# Symphony In F sharp minor - Allegro Con Fuoco -Score



## Musician (Jul 25, 2013)

This is my first Symphony written for full Orchestra

The Key is in F sharp minor, and its a one movement Symphony, score is included for reference.

Comments, suggestions are welcome

Cheers,

Saul

*Symphony In F Sharp Minor - Allegro Con Fuoco*


__
https://soundcloud.com/sauldzorelashvili%2Fsymphony-in-f-sharp-minor


----------



## violadude (May 2, 2011)

Why doesn't the first movement change key, once, at all?


----------



## Guest (Sep 18, 2013)

Deleted because redundant.


----------



## Musician (Jul 25, 2013)

violadude said:


> Why doesn't the first movement change key, once, at all?


It goes to A major and (trumpet theme), so there you go it does change once!
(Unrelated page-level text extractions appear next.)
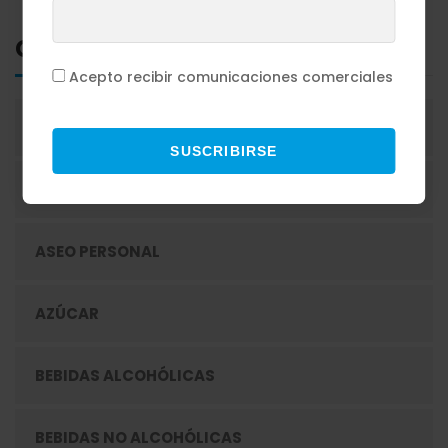
Categorias
Acepto recibir comunicaciones comerciales
ACEITES
SUSCRIBIRSE
ADEREZOS
ASEO PERSONAL
AZÚCAR
BEBIDAS ALCOHÓLICAS
BEBIDAS NO ALCOHÓLICAS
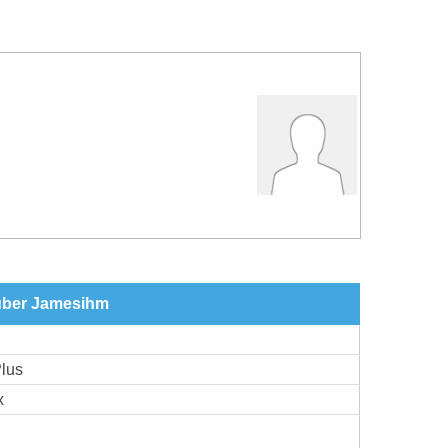
 über Jamesihm
lus
x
Well maybe more then that...


----------



## pluhagr (Jan 2, 2012)

Why are there no articulations in your score? I doubt every note in the strings are supposed to be bowed separately. The same goes for your winds. You have no slurs over the notes and that means that you want every note articulated and that is just ridiculous. Also, do the violas a favor at 113 and make those 16th notes into staccato 8th notes, it will be the same. Music is just not written like that. Your flute writing is also uncharacteristically low and will result in them not being heard. Your violin divisi at the end is just ridiculous. You have the A and C in Violin 2s so why have it in the firsts as well? Also, your main theme is just hammered out over and over. It's nice but I think I've heard it one too many times. It could use some developing.


----------



## Musician (Jul 25, 2013)

The work is not complete yet, thank you for your points they are all valid.


----------



## Celloissimo (Mar 29, 2013)

My composition capabilities are limited compared to yours but I'll try my best to offer some advice.

I feel like you're not using each instrument to their full potential, and are constantly transferring to the same theme to different instrument. For example, you swap the main theme between the winds and strings, and it doesn't seem to really go anywhere. A tutti section would work well to bring everything together. The voice leading seems a little awkward to me, with the whole notes becoming monotonous and there ins't a lot of counterpoint to my ears, which is essential to making the symphony orchestra sound cohesive. 

Also, like Pluhagr said, you need articulation in the strings. As a cellist myself, it would be a pain to have to perform this, with each note separate, especially in those 16th note passages. 

Congratulations on composing a symphony though, that is an impressive feat in and of itself.


----------